Instead of miles per gallon, trucks will be measured in terms of gallons per ton-mile. And emissions will be measured in terms of grams of carbon dioxide per ton-mile. The agencies adopted this approach in order to account for the work the truck is doing, rather than just the fuel efficiency of the engine.
"This is a performance standard," said EPA Administrator Lisa Jackson. "In general, most of these (requirements) are going to be met through improvements to engines, tires, the aerodynamics of the truck and reduced idling."
The agencies estimate that the rule will save 500 million barrels of oil over the life of trucks sold between 2014, when the rule will take effect, and 2018. Almost 250 million metric tons of greenhouse gas emissions would be cut in the same period, the agencies said.
For carriers specifically, the agencies say that for more trucks the cost of meeting the standard will be recouped within one to two years. "For example, an operator of a semi truck could pay for the technology upgrades in under a year, and have net savings up to $74,000 over the truck's useful life," the agencies said in their analysis.
Trucks with lower annual mileage would take as long as four to five years to recoup the cost, the agencies said.
The proposals cover all medium and heavy on-highway trucks, from over-the-road tractors to vocational trucks. The agencies decided not to include trailers because they don't have enough experience working with trailer manufacturers and this is the first rule of its type. But trailers do affect fuel economy and emissions, so they may be the subject of a future proposal, the agencies said.
The proposal assigns tractors to one of nine categories, and sets an emissions and fuel consumption standard for each category.
For example, the tractor types are Class 7 Day Cab, Class 8 Day Cab and Class 8 Sleeper Cab. These groups are further divided by their roof height: low, mid-roof and high-roof. The 2017 model year fuel consumption standard for a high-roof Class 8 Sleeper would be 7 gallons per 1,000 ton-miles, while a low-roof sleeper would be expected to get 6.3 gallons per 1,000 ton-miles.
These standards are seen by the Obama administration as a way to address energy security and climate change. "At the same time, the proposed program would enhance American competitiveness and job creation, benefit consumers and businesses by reducing costs for transporting goods, and spur growth in the clean energy sector," the agencies said in their announcement.
There is more work to be done on the 673-page proposal.

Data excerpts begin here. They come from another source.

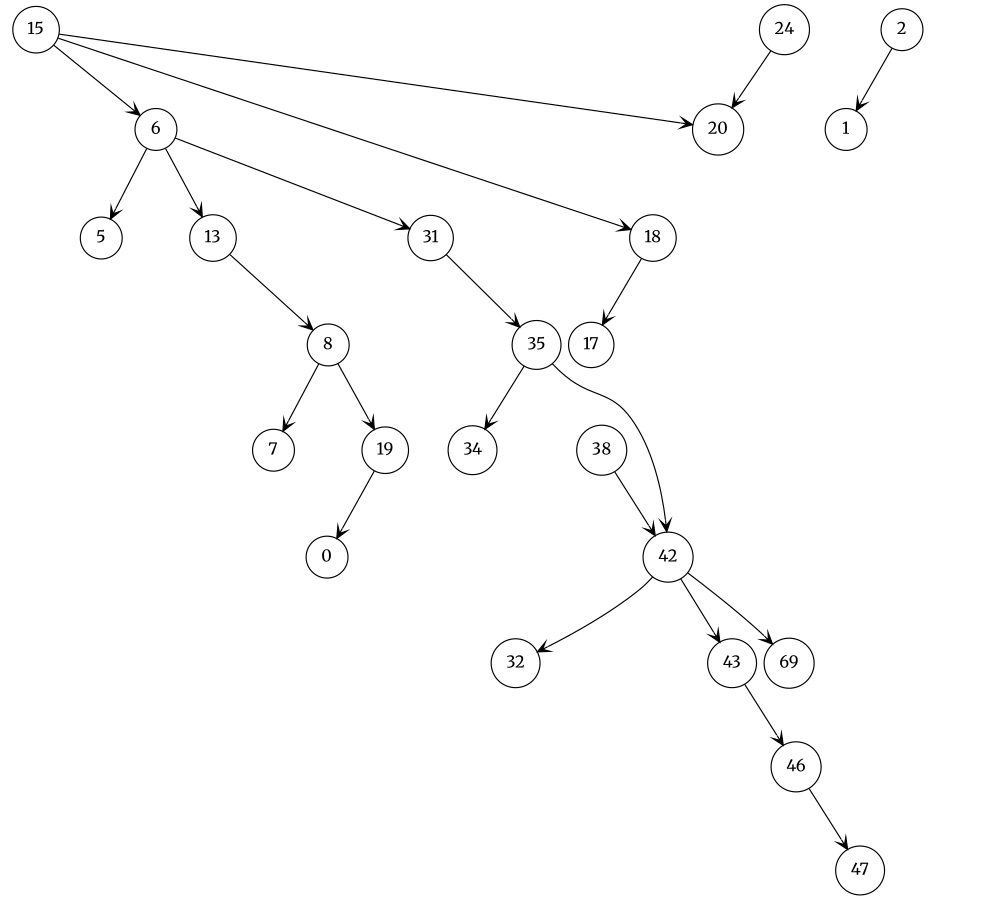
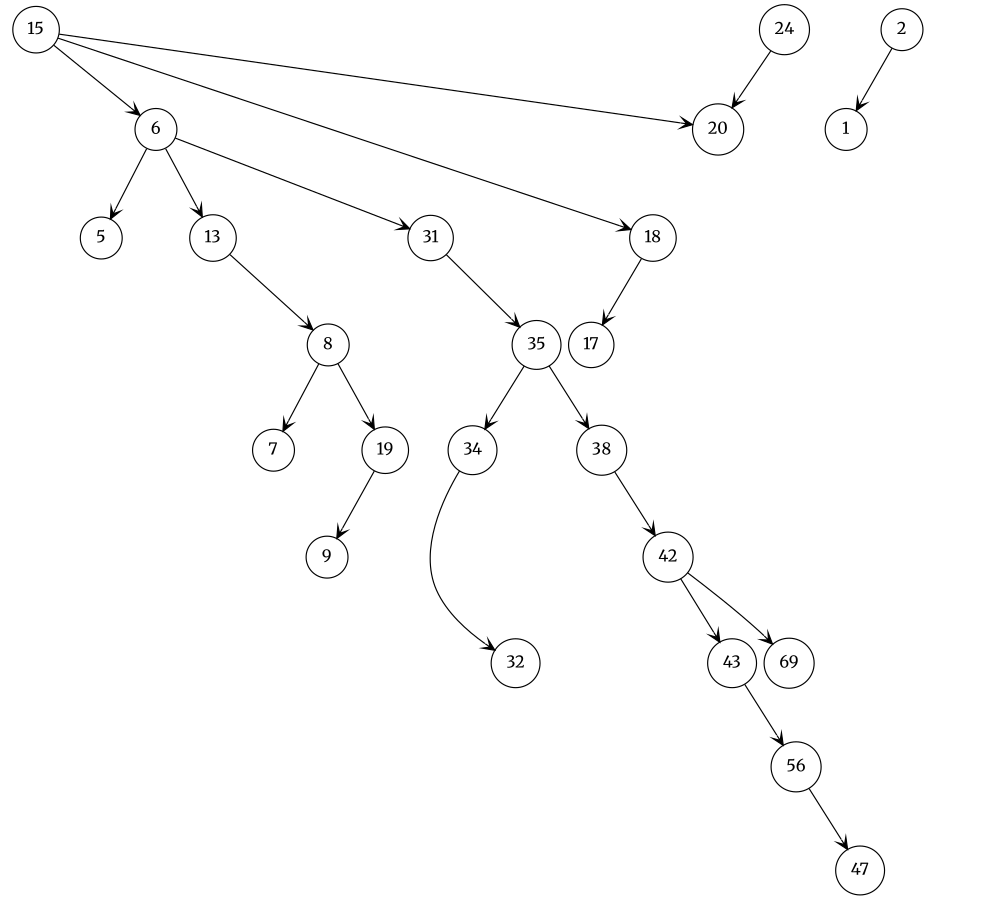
  digraph {
    fontname=Merriweather
    nodesep=0.1
    node [fontname=Merriweather shape=circle]
    edge [arrowhead=vee fontname=Merriweather]
    n1 [group=11 label=19]
    _13 [group=13 style=invis width=0]
    _15 [group=15 style=invis width=0]
    17
    18 [group=18]
    _20 [group=20 style=invis width=0]
-   9 [label=0]
+   9
    _11 [group=11 style=invis width=0]
    _18 [group=18 style=invis width=0]
    24 [group=24]
    20 [group=20]
    _24 [group=24 style=invis width=0]
    31 [group=31]
    _31 [group=31 style=invis width=0]
    35 [group=35]
    15 [group=15]
    6 [group=6]
    5 [group=5]
    _6 [group=6 style=invis width=0]
    13 [group=13]
    _5 [group=5 style=invis width=0]
    8 [group=8]
    2 [group=2]
    1
    _2 [group=2 style=invis width=0]
    _4 [group=4 style=invis width=0]
    7
    _8 [group=8 style=invis width=0]
    34 [group=34]
    _35 [group=35 style=invis width=0]
    38 [group=38]
    32
    _34 [group=34 style=invis width=0]
    _38 [group=38 style=invis width=0]
    42 [group=42]
    n36 [label=69]
    _42 [group=42 style=invis width=0]
    43 [group=43]
    _43 [group=43 style=invis width=0]
-   46 [group=46]
+   46 [group=46 label=56]
    _46 [group=46 style=invis width=0]
    47
    subgraph sub_1 {
      rank=same
      n1
      _13
    }
    subgraph sub_2 {
      rank=same
      _15
      17
    }
    subgraph sub_3 {
      rank=same
      18
      _20
    }
    n1 -> 9
    n1 -> _11 [style=invis]
    18 -> 17
    18 -> _18 [style=invis]
    24 -> 20
    24 -> _24 [style=invis]
    20 -> _20 [style=invis]
    31 -> _31 [style=invis]
    31 -> 35
    35 -> 34
    35 -> _35 [style=invis]
-   35 -> 42
+   35 -> 38
    15 -> _15 [style=invis]
    15 -> 18
    15 -> 20
    15 -> 6
    6 -> 31
    6 -> 5
    6 -> _6 [style=invis]
    6 -> 13
    5 -> _5 [style=invis]
    13 -> _13 [style=invis]
    13 -> 8
    8 -> n1
    8 -> 7
    8 -> _8 [style=invis]
    2 -> 1
    2 -> _2 [style=invis]
-   42 -> 32
+   34 -> 32
    34 -> _34 [style=invis]
    38 -> _38 [style=invis]
    38 -> 42
    42 -> n36
    42 -> _42 [style=invis]
    42 -> 43
    43 -> _43 [style=invis]
    43 -> 46
    46 -> _46 [style=invis]
    46 -> 47
  }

It is open for public comment until late December (go to www.regulations.gov, Dockets No. EPA-HQ-OAR-2010-0162 and No. NHTSA-2010-0079). The final rule must be posted by the end of next July, and it will begin to take effect in 2014.
The proposal is the product of a collaborative effort between regulators, truck builders and trucking companies.
When President Obama last May signed a memo requiring EPA and NHTSA to cooperate on developing these standards, he described the program as "the perfect model of how industry and government ought to work together to come up with a rule that's best for the public and best for the private sector and best for our environment," said American Trucking Associations Chairman Tommy Hodges, who attended the signing.
ATA supports the approach of using fuel economy standards to reduce carbon emissions,
rather than raising fuel prices by government action or mandating alternative fuels.
"Diesel fuel remains the most viable option for powering the trucking industry," said ATA Vice President Rich Moskowitz in a statement. "ATA's carbon emission reduction policy acknowledges the need to look toward alternative technologies while ensuring that the industry can continue to efficiently move the consumer goods we rely on daily."
Another organization connected to trucking, the Heavy-Duty Fuel Efficiency Leadership Group, also applauded the proposed rule. This group, which includes Con-way, Cummins, Eaton, FedEx and Wabash, was organized by another organization, Securing America's Future Energy, led by General P.X. Kelley, the former Commandant of the Marine Corps.
"If we are going to be serious about ending America's dangerous dependence on oil, we need to look beyond light-duty vehicles," Kelley said in a statement. "Trucks represent 20 percent of the fuel we use in our transportation fleet, and yet before now, they have never been subjected to fuel economy standards. These new proposed rules represent an important step forward for our nation's economic and national security."
The Diesel Technology Forum, an organization committed to promoting clean diesel engines, said that engine builders are up to the challenge of the proposed standard.
"This proposal clearly envisions clean diesel power as the centerpiece of freight transportation in the clean energy economy of tomorrow," said DTF Executive Director Allen Schaeffer.